Mas esta Adega foi crescendo e ficando cada vez mais forte. Hoje conta com pouco mais de meio milhar de associados, que gerem uma mancha de vinha de 1100 hectares. Todos unidos com o mesmo propósito: fazer o deleitoso Moscatel do Douro ultrapassar todas as fronteiras e chegar aos quatro cantos do mundo.
Provando o Vinho Moscatel…
Vinhos Moscatel há muitos por esse mundo fora. Mas os dois estilos produzidos em Portugal são dos mais apreciados no mundo. E o Moscatel encontrado no Douro é considerado o estilo mais elegante e mais aromatizado da família.
A videira deste Moscatel, um néctar vencedor dos mais rigorosos prémios internacionais, pode ser encontrada em toda a Região Demarcada do Douro, mas mais marcadamente no extremo norte do coração central do Douro, no chamado Cima Corgo, onde Favaios se situa.

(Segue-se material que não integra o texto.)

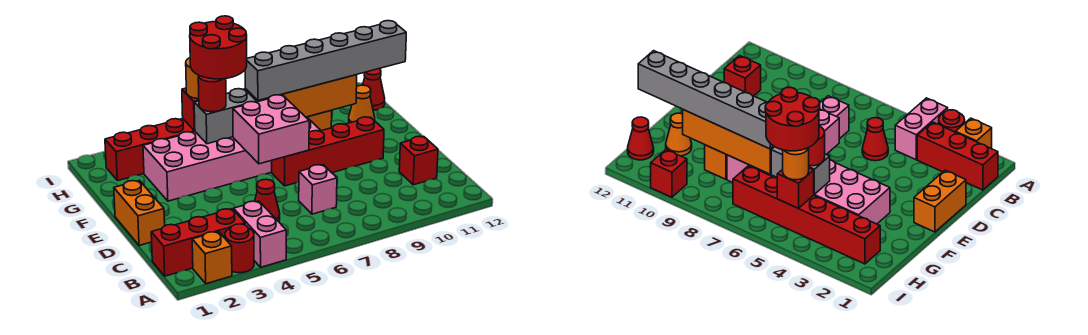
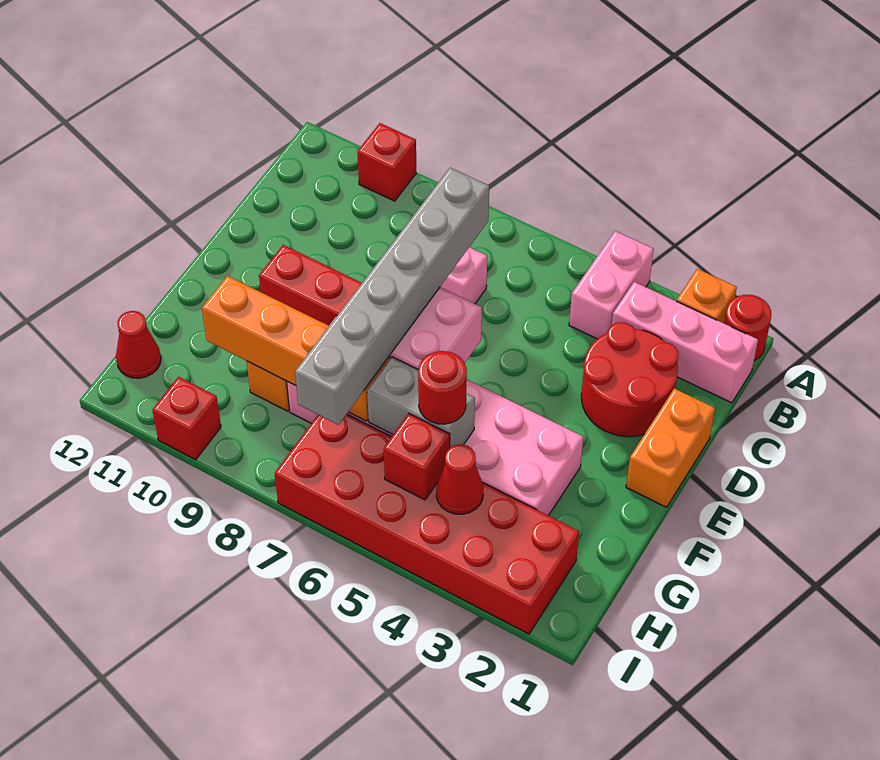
red 1x1 round brick [225,224,254,273] -> red 1x1 round brick moved to [724,295,771,360]
red 1x3 brick [151,209,245,276] -> pink 1x3 brick [612,282,758,403]
red 1x1 cone [255,179,280,222] -> red 1x1 cone moved to [436,444,484,514]
red 1x1 brick [399,136,438,185] -> red 1x1 brick moved to [357,123,416,201]
red 2x2 round brick [190,16,247,79] -> red 2x2 round brick moved to [581,322,679,437]
grey 1x6 brick [245,21,406,101] -> grey 1x6 brick turned to [295,168,489,425]
orange 1x1 cone [349,85,375,123] -> none
red 1x6 brick [105,119,195,181] -> red 2x6 brick [275,414,579,634]
orange 1x1 round brick [186,58,199,99] -> none

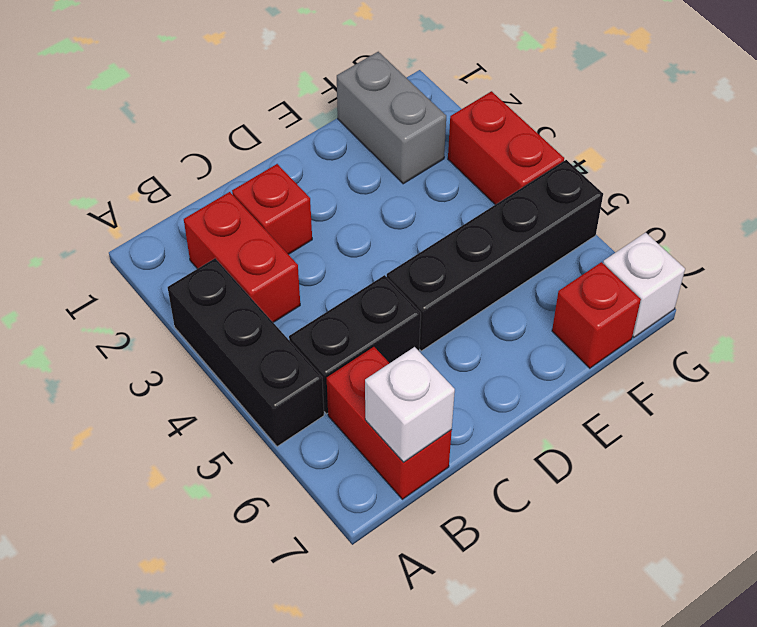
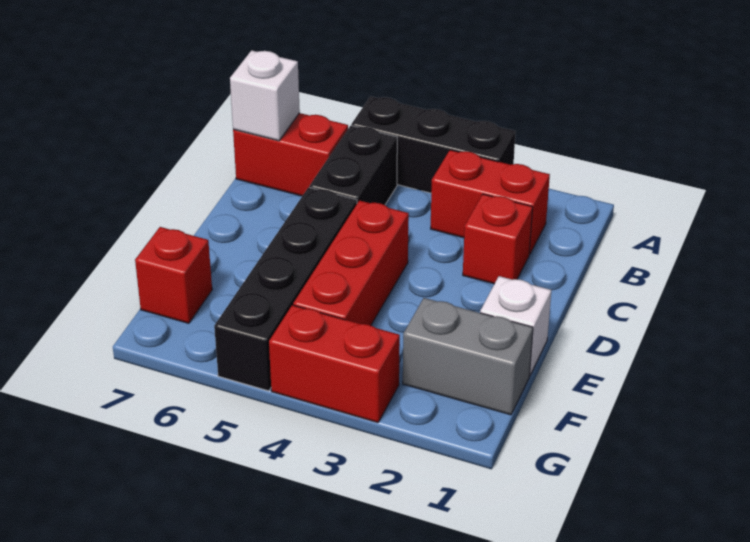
none -> red 1x3 brick [293,201,409,325]
white 1x1 brick [603,233,685,338] -> white 1x1 brick moved to [480,276,551,376]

Este Moscatel Galego Branco é proveniente, assim, de uma casta particularmente perfumada, com aromas florais, cítricos e de uvas. Esta casta consegue atingir níveis tão elevados de açúcar quando amadurecida que se torna ideal para a produção de vinhos fortificados.
Assim, este néctar dos Deuses é um vinho particularmente doce, de sabor glicerinado a mel e compotas, apresentando suaves notas de laranja ou tangerina, damasco e manteiga. O seu aspeto é límpido e a sua tonalidade de um ouro brilhante sedutor. Para além disso, se envelhecer em madeira durante longos anos, este vinho vai adquirir intensos traços de frutos secos.
E por falar no envelhecimento deste extraordinário vinho… O tempo mínimo que este Moscatel deve descansar em madeira é de 18 meses. Mas a grande maioria fica um pouco mais. Alguns chegam a amadurecer por 10 ou 20 anos, sendo ocasionalmente engarrafados como “Colheita”, com a respetiva safra indicada na garrafa.
Apenas a título de curiosidade, a massificação deste vinho aconteceu quando se lançou o famoso Favaíto. Distribuído em doses individuais de 6cl, o Favaíto destronou vinhos italianos com mistura de ervas (como o conhecido Martini), e passou a fazer parte das preferências dos portugueses. Deste modo, consegue-se agradar a um público mais jovem. O objetivo é enraizar o gosto pelo bom Moscatel nas gerações novas, para que este hábito se repita (moderadamente) ao longo das suas vidas, passando este ritual a fazer parte da tradição familiar.
E, a juntar a estas delícias, a gastronomia típica da zona é uma dádiva de Deus. Se estiver por estes lados não deixe de experimentar a boa feijoada à transmontana, os milhos de vinhos d’alhos, as feijocas ensopadas, o bacalhau assado na brasa, as pataniscas de bacalhau, a bola de carte, o leite-creme, a aletria ou o arroz doce.
Tudo isto, claro, acompanhado por um bom vinho da Região!